Guest Op-Ed by David Wagner:
“It seems to me that political polarization in Congress prevents action on common sense measures that are needed, regardless of how fast this war winds down. The consensus for getting back to 130K troops, even by next summer is a significant load on our existing withdrawal capacity. Nothing in this world runs at 100%.
The strategy I would explore is for the Senate to mandate (and the House to fund) full demobilization planning. Prepare the southern roads and port facilities for large scale withdrawal, and future oil development. We need the development and enhancement of infrastructure, including contingency planning for partial use of alternate routes, say through Kurdistan/Turkey or Jordan. We can’t use what we aint got, and we don’t want to leave war-fighting gear behind.
While we have troops in Iraq, we should be paying Iraqis for the detection and demolition of remaining explosives, and demining operations from the Iran and Kuwait wars. This should be a priority, since our participation can slow the xfer of explosives to militias.
We need to leave the Iraqis with the best demining and UXB capability, as rapidly as they can absorb it. Likewise, the massive deficit in Iraqi medicine and education needs to be addressed, as a legacy our role in three decades of Mesopotamian war. Building medical rehab and education infrastructure would be the best way to employ primary laborers and jump-start their economy, while colleges are repopulated.
US Democratic leadership needs to building consensus for meeting our very real responsibilities in Iraq, even as we debate how to stop combat ops in the midst of a civil war, with both sides pursuing a murderous sectarian cleansing strategy. We need to force this admin to fund those humanitarian measures that we can all agree on.
I grant you that these proposals are hugely optimistic, but talking about them emphasizes to all parties that we need to spend big money on solutions, not in growing the war to the next level. By keeping the full cost of the war in center focus, including our own growing TBI cohort, we stand witness to the need to begin shrinking this madness now. . .
The end-state in Iraq is unknowable, an exercise in futurism and theory. The important thing is to get started, achieve some accommodation here in Congress, uncover the bottlenecks and jobs in Iraq that need to be shared and handed off.

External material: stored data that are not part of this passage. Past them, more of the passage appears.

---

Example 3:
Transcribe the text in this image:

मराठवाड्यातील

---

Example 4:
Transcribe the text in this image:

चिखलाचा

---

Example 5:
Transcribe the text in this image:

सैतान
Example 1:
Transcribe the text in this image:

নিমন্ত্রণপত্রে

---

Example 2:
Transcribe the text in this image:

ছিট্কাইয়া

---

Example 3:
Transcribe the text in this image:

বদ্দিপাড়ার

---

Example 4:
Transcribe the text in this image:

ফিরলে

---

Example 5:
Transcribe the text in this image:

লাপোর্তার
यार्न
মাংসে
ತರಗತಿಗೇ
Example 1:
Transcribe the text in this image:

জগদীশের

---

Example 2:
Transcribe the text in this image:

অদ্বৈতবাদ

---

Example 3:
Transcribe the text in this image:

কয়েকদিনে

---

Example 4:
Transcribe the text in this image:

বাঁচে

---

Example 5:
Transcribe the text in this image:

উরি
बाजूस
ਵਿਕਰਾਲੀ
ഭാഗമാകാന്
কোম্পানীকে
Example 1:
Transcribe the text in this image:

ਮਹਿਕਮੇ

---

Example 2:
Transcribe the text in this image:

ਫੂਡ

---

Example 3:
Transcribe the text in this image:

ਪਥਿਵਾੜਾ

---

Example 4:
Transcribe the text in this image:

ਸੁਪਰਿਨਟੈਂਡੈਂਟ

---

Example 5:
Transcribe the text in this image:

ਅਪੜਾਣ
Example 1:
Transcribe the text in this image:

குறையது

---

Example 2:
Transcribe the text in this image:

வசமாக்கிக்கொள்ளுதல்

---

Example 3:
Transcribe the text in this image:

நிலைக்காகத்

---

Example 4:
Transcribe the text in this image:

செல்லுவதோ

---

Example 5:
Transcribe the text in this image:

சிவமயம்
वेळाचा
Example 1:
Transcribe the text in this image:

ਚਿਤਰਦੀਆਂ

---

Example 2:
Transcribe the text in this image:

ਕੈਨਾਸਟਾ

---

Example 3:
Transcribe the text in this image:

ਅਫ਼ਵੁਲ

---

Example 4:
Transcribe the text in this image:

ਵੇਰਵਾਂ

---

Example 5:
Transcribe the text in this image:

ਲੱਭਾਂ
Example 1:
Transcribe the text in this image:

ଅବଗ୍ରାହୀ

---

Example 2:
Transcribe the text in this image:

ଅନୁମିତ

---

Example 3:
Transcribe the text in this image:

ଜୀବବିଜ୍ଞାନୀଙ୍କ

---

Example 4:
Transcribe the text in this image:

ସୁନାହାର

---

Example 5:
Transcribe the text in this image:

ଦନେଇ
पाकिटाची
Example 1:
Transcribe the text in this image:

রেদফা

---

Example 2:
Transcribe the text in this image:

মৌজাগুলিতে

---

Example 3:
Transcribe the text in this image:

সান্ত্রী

There is no reason why the Iraqi’s shouldn’t get a dredged waterway, port upgrade and payroll out of our withdrawal, as opposed to the Kuwaiti consortia pocketing all the marbles. If I remember the way in, it went past Um Qasr (?), which is probably a secure coalition/MNFI operation now, more securable than sprawling Basra.

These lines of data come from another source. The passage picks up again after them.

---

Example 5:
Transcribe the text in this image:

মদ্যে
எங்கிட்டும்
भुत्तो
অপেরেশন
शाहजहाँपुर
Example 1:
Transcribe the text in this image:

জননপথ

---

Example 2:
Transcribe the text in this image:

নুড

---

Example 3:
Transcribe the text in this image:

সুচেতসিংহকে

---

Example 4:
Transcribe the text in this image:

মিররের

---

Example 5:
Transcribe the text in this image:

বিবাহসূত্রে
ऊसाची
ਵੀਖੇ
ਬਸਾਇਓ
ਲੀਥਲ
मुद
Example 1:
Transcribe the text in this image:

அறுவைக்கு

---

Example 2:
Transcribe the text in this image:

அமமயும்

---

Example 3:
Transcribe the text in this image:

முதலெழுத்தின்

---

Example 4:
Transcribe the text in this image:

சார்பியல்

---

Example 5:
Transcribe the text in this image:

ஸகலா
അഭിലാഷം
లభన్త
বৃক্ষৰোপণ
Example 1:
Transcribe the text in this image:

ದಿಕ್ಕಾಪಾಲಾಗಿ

If we do draw down from today’s 170K to 130K in the next 10 months, that will be 4K/mo, with a big balloon at the back end. I think Cordesman, Korb etc. are calling our current capacity for careful withdrawal at 5K/mo, given a shooting war. A lot depends on the gear load-out, as opposed to the last four years of 10K/mo rotations using in-country vehicles and heavy weapons.
There are also some 50,000 blackwater type gunmen, and another 150K unarmed KBR types that will need a ride out, once Big Army security starts to fold in toward the large airbases.
I hate to sound like such a war weenie, but in the best scenario it’ll be a huge, complicated, multi-player game of SIM City.